*EXERCISE INSTRUCTIONS*
Rewrite everything from the line containing "For example, where" down to the line containing "Argument ordering has", putting "ValueRecorder" wherever "MeasureMetric" appears and leaving all else as it is. Return only those lines.
^^^^^^^^^^^^^^^^
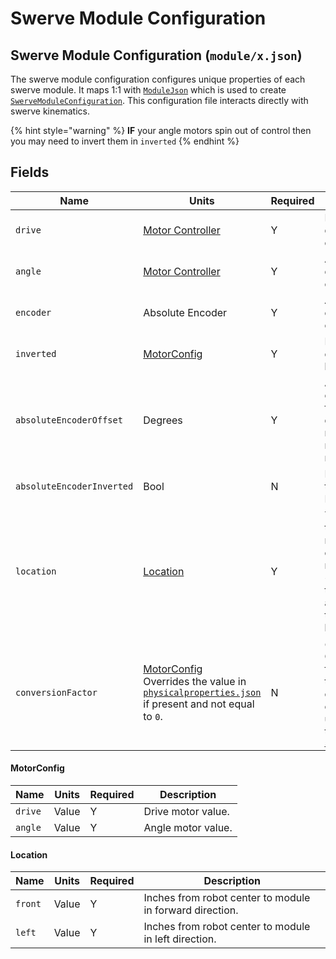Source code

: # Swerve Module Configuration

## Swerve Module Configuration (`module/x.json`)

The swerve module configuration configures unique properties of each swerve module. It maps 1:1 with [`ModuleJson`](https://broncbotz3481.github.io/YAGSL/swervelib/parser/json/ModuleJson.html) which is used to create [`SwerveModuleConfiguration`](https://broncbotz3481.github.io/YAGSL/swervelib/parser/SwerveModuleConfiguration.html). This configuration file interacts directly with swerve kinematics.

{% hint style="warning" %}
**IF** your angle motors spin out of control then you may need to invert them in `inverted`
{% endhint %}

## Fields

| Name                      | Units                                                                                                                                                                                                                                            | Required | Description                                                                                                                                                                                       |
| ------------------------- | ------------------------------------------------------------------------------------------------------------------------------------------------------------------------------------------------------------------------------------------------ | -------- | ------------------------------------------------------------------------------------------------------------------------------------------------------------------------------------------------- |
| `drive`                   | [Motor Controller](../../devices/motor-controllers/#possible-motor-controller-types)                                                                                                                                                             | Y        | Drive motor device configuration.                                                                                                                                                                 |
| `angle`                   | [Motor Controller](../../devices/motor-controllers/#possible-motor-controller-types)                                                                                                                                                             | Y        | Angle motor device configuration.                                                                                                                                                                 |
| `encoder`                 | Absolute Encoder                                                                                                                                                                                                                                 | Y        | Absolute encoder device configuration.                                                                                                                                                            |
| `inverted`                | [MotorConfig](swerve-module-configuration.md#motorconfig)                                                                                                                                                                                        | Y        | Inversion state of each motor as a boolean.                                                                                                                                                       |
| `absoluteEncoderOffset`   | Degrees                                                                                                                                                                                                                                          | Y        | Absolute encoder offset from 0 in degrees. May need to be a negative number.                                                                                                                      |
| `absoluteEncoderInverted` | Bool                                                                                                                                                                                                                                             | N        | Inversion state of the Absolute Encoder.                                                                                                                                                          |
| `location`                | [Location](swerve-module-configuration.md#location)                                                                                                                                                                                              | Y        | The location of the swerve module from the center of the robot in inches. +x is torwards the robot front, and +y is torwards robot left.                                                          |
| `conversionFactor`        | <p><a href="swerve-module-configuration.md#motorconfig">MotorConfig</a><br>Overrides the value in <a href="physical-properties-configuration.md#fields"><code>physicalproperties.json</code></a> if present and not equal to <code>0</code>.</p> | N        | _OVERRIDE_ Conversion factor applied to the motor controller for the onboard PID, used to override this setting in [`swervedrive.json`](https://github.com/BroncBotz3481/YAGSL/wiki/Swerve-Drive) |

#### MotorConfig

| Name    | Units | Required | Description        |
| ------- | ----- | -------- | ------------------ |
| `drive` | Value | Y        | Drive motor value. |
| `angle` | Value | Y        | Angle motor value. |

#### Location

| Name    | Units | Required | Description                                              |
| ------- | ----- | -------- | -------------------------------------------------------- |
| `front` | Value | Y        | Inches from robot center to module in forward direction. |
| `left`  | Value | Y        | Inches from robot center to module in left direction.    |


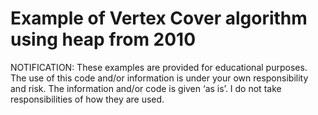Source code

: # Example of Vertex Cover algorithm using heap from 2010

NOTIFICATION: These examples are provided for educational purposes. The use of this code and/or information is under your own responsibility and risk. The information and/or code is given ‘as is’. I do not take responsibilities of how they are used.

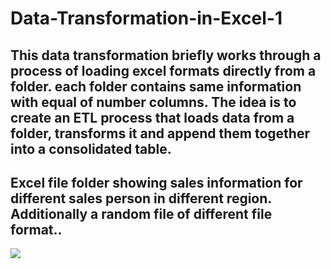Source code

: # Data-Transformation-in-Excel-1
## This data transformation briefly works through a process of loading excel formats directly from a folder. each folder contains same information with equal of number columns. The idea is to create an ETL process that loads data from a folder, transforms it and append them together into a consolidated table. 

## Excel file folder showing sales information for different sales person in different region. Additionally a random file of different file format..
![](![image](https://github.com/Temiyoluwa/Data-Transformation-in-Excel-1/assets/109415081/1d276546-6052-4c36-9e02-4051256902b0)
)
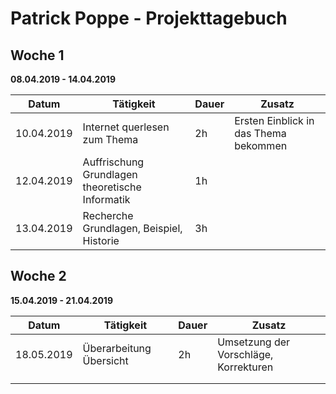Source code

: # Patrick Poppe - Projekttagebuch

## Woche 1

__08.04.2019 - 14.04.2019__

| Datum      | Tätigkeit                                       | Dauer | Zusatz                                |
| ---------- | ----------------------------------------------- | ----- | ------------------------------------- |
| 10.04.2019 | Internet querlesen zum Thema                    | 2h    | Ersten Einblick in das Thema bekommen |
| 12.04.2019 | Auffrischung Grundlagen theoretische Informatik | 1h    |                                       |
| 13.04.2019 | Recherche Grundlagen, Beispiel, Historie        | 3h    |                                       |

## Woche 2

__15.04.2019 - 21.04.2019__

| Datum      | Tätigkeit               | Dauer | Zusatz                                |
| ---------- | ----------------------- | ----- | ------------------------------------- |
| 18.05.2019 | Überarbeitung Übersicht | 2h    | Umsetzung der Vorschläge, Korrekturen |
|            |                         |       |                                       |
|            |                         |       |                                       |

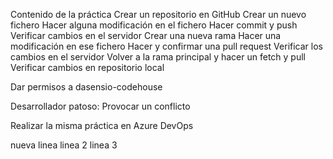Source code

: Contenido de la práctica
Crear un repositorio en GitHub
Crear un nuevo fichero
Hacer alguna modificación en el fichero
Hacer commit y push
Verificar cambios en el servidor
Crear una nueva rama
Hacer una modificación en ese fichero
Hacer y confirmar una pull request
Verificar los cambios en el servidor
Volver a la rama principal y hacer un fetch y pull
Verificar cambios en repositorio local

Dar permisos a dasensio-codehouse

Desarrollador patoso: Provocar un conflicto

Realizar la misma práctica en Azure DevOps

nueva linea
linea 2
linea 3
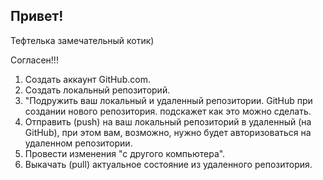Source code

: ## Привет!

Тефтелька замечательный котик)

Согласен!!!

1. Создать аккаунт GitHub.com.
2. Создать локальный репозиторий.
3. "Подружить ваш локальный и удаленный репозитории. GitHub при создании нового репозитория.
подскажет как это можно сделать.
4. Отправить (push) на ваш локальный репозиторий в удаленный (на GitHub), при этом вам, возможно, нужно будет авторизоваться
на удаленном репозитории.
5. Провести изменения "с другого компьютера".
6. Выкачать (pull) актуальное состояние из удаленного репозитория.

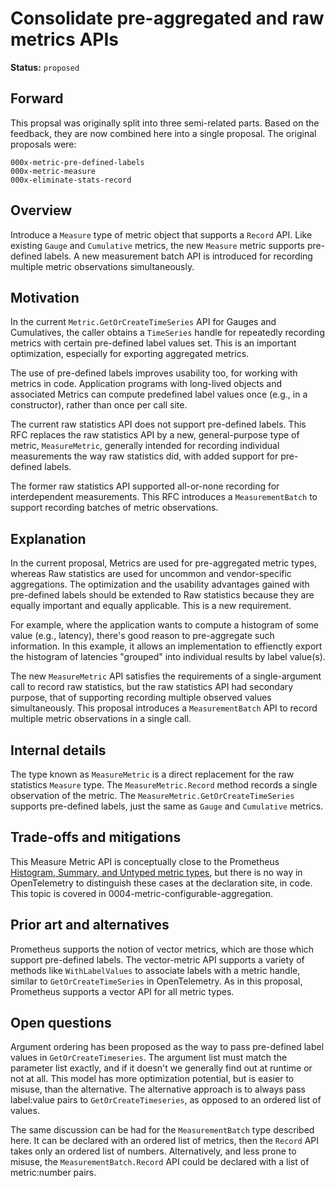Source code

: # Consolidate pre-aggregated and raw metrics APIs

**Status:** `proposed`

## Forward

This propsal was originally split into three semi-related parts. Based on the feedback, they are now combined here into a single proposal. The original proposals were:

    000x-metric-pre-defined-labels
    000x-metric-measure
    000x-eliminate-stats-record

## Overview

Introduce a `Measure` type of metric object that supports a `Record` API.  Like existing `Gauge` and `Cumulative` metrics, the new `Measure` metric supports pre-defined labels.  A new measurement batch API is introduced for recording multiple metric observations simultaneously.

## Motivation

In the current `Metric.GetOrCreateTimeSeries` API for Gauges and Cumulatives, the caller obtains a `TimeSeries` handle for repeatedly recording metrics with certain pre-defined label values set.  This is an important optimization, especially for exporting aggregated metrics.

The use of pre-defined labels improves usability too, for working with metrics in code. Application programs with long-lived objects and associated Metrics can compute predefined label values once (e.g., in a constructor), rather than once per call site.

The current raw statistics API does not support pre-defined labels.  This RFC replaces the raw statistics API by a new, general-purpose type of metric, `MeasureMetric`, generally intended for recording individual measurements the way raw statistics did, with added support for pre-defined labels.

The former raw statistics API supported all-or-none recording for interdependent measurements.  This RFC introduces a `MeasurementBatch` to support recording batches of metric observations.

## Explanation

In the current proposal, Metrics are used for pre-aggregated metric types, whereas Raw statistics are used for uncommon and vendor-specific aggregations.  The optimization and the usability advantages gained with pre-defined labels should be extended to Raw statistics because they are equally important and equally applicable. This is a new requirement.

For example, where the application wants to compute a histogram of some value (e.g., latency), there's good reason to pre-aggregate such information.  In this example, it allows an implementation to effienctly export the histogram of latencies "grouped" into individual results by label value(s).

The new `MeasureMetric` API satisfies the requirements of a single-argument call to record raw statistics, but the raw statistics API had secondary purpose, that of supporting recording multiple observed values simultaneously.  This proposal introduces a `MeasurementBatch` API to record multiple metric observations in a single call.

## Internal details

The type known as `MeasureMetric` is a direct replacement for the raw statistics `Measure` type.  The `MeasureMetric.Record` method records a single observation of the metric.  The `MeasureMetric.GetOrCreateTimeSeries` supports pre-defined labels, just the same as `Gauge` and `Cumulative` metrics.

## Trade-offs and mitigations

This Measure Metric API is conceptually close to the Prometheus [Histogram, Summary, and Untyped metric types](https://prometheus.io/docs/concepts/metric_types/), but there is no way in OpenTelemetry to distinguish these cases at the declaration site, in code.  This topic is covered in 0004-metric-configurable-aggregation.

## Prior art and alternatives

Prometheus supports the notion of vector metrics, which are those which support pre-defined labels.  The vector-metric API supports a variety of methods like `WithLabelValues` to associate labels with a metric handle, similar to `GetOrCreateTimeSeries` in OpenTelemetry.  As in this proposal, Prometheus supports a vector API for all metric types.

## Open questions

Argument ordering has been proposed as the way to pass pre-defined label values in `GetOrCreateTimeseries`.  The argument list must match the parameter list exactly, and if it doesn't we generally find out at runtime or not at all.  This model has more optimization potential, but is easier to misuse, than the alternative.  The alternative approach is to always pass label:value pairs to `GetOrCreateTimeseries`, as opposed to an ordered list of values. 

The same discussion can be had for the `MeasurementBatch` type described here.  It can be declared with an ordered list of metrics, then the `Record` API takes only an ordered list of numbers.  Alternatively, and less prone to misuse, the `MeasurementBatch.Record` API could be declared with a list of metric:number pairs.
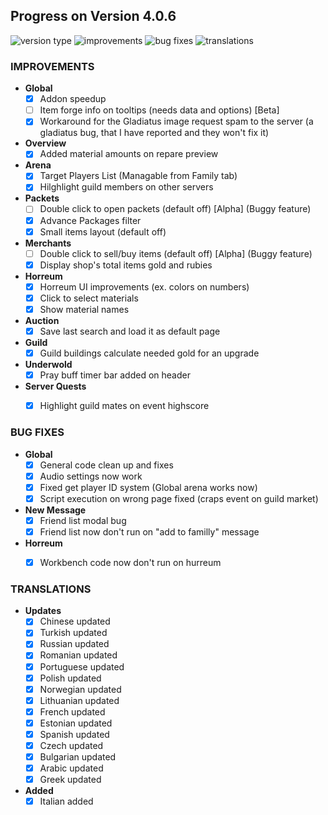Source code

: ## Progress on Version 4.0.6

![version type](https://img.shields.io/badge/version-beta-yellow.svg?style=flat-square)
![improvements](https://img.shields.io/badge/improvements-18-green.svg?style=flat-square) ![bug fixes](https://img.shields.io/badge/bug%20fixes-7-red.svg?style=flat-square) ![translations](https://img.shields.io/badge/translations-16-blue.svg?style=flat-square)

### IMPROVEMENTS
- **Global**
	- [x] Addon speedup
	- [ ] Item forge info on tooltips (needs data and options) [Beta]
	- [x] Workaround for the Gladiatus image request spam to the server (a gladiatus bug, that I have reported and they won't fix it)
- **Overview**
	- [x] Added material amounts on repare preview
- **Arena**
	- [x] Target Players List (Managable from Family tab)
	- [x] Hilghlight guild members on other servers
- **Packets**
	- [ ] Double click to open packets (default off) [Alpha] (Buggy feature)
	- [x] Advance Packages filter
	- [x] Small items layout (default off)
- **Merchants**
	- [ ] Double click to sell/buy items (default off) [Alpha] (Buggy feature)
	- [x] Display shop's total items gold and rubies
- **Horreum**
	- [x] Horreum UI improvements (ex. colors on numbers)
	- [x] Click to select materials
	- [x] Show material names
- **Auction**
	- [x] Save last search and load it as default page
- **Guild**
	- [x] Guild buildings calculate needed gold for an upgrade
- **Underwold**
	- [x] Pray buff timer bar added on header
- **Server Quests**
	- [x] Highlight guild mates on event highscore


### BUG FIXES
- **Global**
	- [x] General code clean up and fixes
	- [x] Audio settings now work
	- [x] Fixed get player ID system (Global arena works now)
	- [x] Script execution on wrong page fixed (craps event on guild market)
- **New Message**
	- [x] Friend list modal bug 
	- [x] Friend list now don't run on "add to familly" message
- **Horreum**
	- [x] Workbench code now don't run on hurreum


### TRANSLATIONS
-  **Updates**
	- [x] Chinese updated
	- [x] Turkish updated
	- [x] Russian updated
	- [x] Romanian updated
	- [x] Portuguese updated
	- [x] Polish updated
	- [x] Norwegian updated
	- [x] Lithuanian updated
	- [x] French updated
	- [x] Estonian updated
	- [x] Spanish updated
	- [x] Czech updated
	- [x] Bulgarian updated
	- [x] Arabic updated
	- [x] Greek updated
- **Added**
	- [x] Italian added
^^^^^^^^^^^^^^^^
*EXERCISE OUTPUT*
For example, where the application wants to compute a histogram of some value (e.g., latency), there's good reason to pre-aggregate such information.  In this example, it allows an implementation to effienctly export the histogram of latencies "grouped" into individual results by label value(s).

The new `ValueRecorder` API satisfies the requirements of a single-argument call to record raw statistics, but the raw statistics API had secondary purpose, that of supporting recording multiple observed values simultaneously.  This proposal introduces a `MeasurementBatch` API to record multiple metric observations in a single call.

## Internal details

The type known as `ValueRecorder` is a direct replacement for the raw statistics `Measure` type.  The `ValueRecorder.Record` method records a single observation of the metric.  The `ValueRecorder.GetOrCreateTimeSeries` supports pre-defined labels, just the same as `Gauge` and `Cumulative` metrics.

## Trade-offs and mitigations

This Measure Metric API is conceptually close to the Prometheus [Histogram, Summary, and Untyped metric types](https://prometheus.io/docs/concepts/metric_types/), but there is no way in OpenTelemetry to distinguish these cases at the declaration site, in code.  This topic is covered in 0004-metric-configurable-aggregation.

## Prior art and alternatives

Prometheus supports the notion of vector metrics, which are those which support pre-defined labels.  The vector-metric API supports a variety of methods like `WithLabelValues` to associate labels with a metric handle, similar to `GetOrCreateTimeSeries` in OpenTelemetry.  As in this proposal, Prometheus supports a vector API for all metric types.

## Open questions

Argument ordering has been proposed as the way to pass pre-defined label values in `GetOrCreateTimeseries`.  The argument list must match the parameter list exactly, and if it doesn't we generally find out at runtime or not at all.  This model has more optimization potential, but is easier to misuse, than the alternative.  The alternative approach is to always pass label:value pairs to `GetOrCreateTimeseries`, as opposed to an ordered list of values. 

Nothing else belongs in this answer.